DATA RECORDS
--- START ---

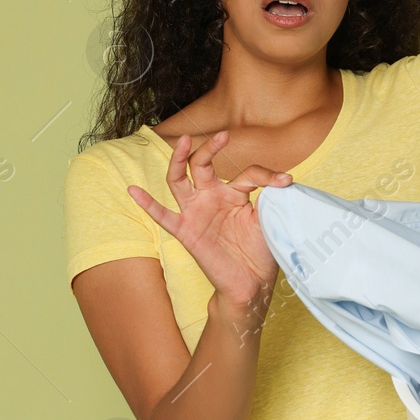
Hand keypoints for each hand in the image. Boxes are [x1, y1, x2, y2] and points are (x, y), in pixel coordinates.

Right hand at [125, 130, 292, 307]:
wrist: (252, 283)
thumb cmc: (260, 251)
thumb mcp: (268, 218)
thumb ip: (270, 197)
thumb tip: (284, 180)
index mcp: (233, 193)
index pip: (246, 174)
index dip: (267, 175)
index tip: (286, 181)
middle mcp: (211, 198)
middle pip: (201, 165)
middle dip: (210, 148)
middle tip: (223, 135)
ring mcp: (196, 213)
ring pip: (179, 180)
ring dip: (178, 160)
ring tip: (184, 141)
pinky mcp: (186, 232)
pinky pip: (163, 216)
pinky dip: (147, 204)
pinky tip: (133, 190)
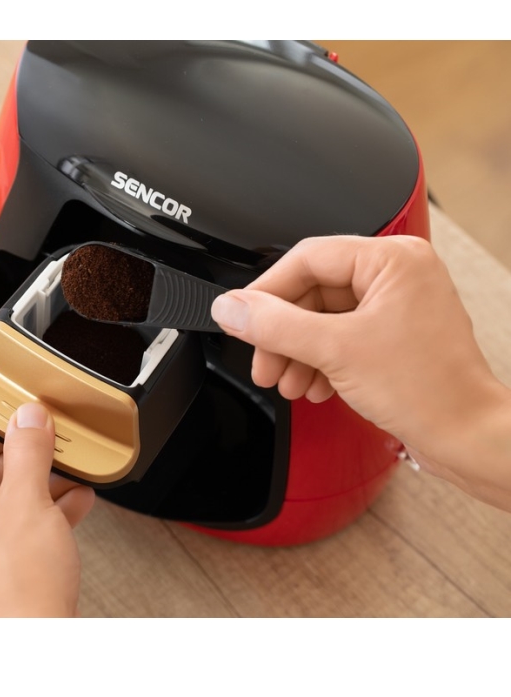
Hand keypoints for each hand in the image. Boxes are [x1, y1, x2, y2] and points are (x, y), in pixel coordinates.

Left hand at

--- END ---

Without the pictures, print all of the records exactly.

Hand keypoints for each hand in the image. Boxes are [x1, y1, x2, y2] and points are (x, y), in pixel coordinates.

Right hand at [125, 130, 292, 307]:
wrist: (252, 283)
thumb cmc: (260, 251)
thumb mcp: (268, 218)
thumb ip: (270, 197)
thumb tip: (284, 180)
index mcp: (233, 193)
index pip: (246, 174)
index dip: (267, 175)
index tip: (286, 181)
middle mcp: (211, 198)
middle pip: (201, 165)
middle dip: (210, 148)
middle tip: (223, 135)
ring mcp: (196, 213)
ring pip: (179, 180)
ring dip: (178, 160)
ring tip: (184, 141)
pinky mcp: (186, 232)
pinky pip: (163, 216)
pinky dip: (147, 204)
pinky tip: (133, 190)
Hand keypoints for each hand in the image. Boxes are [x1, y1, x2, y2] and points are (x, y), in pixel coordinates.

Left hand at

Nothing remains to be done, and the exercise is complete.